If You Want to Write, You’ve Got To Read
I read a lot on Substack and Medium. And my mentors come mainly from the world of fiction. One of my biggest influences is Haruki Murakami. I have read everything he’s written. And I am currently reading “Vigil” by George Sanders. I‘m enjoying that book.
I love playing with simile and metaphor. In Murakami’s work, almost every paragraph contains a metaphor or simile. Writing is more than presenting facts and opinions. I like to bring the element of surprise into my sentences. As I’m writing this, I realize I could use more metaphors in my writing — because I believe our lives are metaphors for something — and I want to find out what.
I just realized that, strangely, my writing is also greatly influenced by watching talking heads on MS NOW and various YouTube shows like “Inside Trump’s Head,” with Michael Wolff and Joanna Coles. And Pivot, with Scott Galloway and Kara Swisher. I love to watch articulate people winging it live on the screen. I learn a lot about how to express myself from them.
My Naked Mind
Finally, I love the process of writing. Today, I was frustrated because I couldn’t think of anything I wanted to write about, until a random guy asked me a question about writing, and I was off to the races. But it took six years of practice to get to a place where I could do that.
It wasn’t always like that. Seven years ago, I wanted to write, but was afraid of exposing my naked mind in public.
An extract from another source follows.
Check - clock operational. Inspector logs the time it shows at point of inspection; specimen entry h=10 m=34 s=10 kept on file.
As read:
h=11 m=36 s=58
It took me a year to gather my nerve and say publicly what was on my mind.
That fear was more than just a fear of writing. It was a fear of living fully, of taking my place at the podium of life and saying my piece. And I was afraid of death. Getting over my fear of writing has changed my life significantly. It has made me a braver and more intelligent person.
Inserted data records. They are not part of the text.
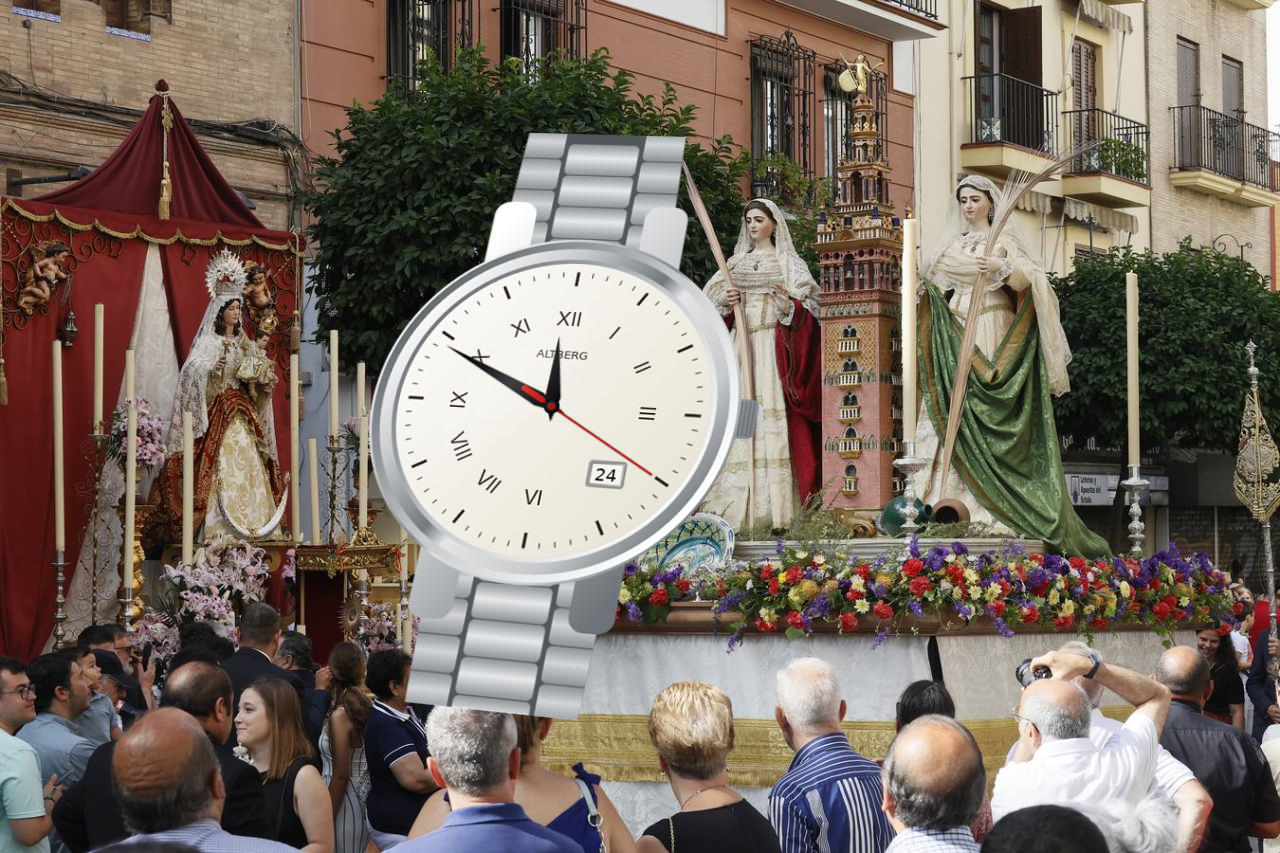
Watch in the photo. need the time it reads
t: 11:49:20
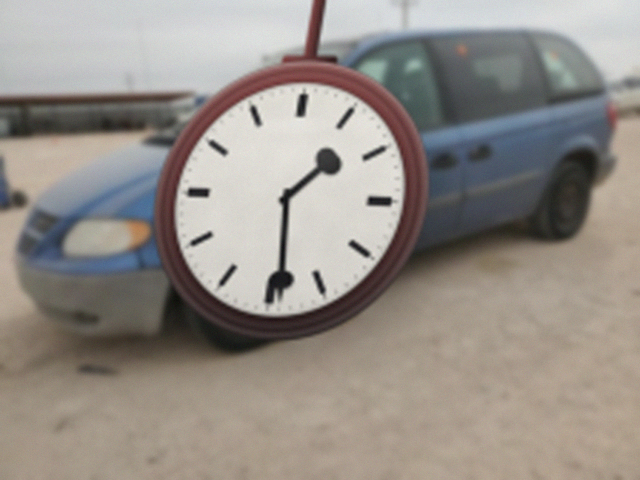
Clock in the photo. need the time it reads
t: 1:29
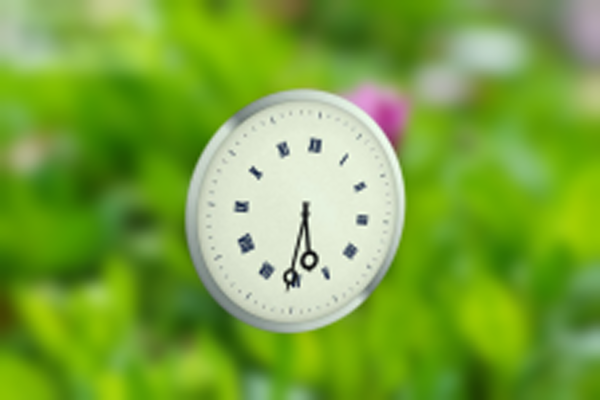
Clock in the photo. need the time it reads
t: 5:31
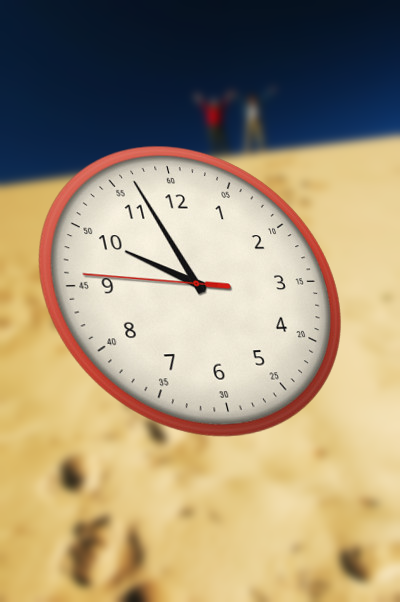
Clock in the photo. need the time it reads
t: 9:56:46
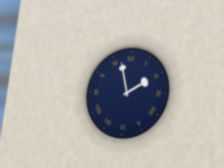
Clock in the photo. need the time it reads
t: 1:57
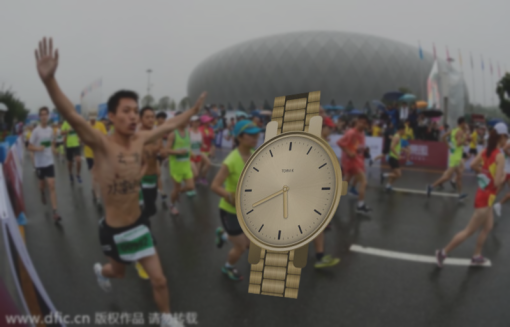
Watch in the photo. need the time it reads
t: 5:41
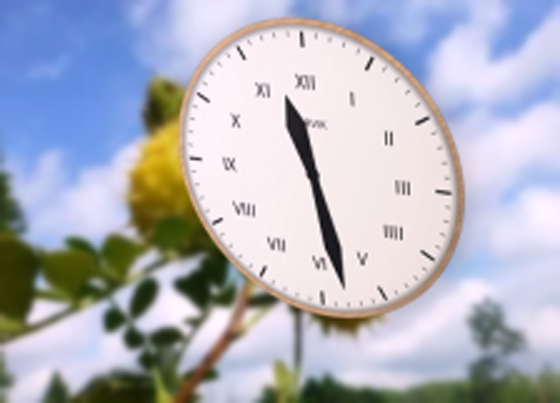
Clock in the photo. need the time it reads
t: 11:28
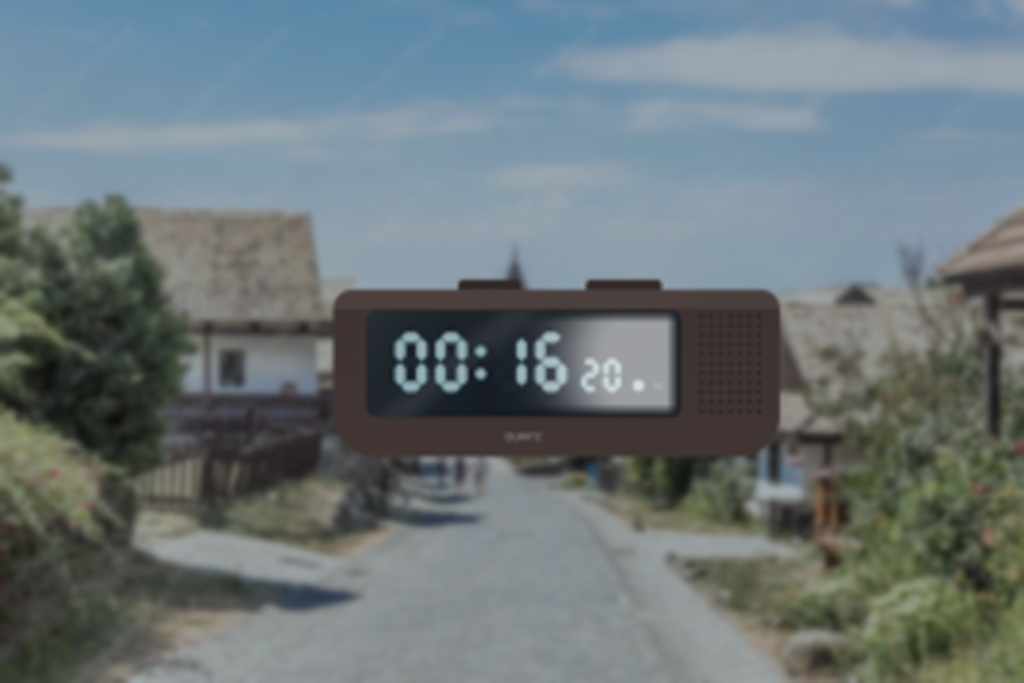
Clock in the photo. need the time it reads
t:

Someone said, I write in order to learn what I think.
Wise person.
Gary
March 2025



'I write to learn what I think.' Interesting. I think I write to try to access my subconscious mind; to try to clarify my thoughts and emotions and figure out where or why I might be a bit stuck. I like what you've said about vulnerability in your writing and the fact that readers are looking for that. I struggle with being vulnerable in writing, I think at least in part because I spent YEARS as a social worker trying to maintain good boundaries with clients and staying AWAY from my own issues and feelings. That was appropriate and professional in that role, but it hinders me some now as I try to parse out what's okay to share with the reader.
From author Flannery O'Connor: "I write because I don't know what I think until I read what I say."